EXERCISE REQUIREMENTS | Your reply should consist solely of the lines from the start of the material below through the line containing "EL BLOG DE BIRDIKUS", reproduced exactly.

PROVIDED RECORDS |
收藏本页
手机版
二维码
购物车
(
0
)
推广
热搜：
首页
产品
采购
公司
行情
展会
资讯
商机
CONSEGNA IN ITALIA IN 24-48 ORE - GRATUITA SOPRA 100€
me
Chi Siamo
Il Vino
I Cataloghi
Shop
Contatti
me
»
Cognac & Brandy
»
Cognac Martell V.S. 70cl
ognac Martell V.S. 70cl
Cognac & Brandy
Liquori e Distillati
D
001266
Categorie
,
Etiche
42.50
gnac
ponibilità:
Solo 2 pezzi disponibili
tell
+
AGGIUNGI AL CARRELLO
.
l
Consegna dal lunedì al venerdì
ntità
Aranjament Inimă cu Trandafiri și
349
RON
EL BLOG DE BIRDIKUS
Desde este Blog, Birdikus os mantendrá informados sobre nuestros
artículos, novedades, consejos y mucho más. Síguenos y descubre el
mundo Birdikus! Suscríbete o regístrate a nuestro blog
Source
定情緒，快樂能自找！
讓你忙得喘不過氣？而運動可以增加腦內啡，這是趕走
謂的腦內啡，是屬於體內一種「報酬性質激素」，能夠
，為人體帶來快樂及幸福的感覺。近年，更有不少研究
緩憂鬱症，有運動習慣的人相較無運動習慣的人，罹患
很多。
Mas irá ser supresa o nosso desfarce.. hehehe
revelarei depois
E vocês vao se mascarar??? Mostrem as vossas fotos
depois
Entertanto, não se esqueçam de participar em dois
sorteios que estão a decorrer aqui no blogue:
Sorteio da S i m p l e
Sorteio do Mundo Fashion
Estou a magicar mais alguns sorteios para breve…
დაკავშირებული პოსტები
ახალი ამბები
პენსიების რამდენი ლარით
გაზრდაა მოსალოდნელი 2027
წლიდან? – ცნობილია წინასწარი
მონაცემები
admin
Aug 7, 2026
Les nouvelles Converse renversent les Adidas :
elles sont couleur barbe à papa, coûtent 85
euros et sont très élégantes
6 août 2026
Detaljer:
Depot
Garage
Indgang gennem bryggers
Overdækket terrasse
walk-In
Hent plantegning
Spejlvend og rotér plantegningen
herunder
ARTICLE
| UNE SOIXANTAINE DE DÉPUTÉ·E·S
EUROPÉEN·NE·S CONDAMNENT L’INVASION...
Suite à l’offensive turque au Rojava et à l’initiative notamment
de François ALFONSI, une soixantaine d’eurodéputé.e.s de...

THE ANSWER |
收藏本页
手机版
二维码
购物车
(
0
)
推广
热搜：
首页
产品
采购
公司
行情
展会
资讯
商机
CONSEGNA IN ITALIA IN 24-48 ORE - GRATUITA SOPRA 100€
me
Chi Siamo
Il Vino
I Cataloghi
Shop
Contatti
me
»
Cognac & Brandy
»
Cognac Martell V.S. 70cl
ognac Martell V.S. 70cl
Cognac & Brandy
Liquori e Distillati
D
001266
Categorie
,
Etiche
42.50
gnac
ponibilità:
Solo 2 pezzi disponibili
tell
+
AGGIUNGI AL CARRELLO
.
l
Consegna dal lunedì al venerdì
ntità
Aranjament Inimă cu Trandafiri și
349
RON
EL BLOG DE BIRDIKUS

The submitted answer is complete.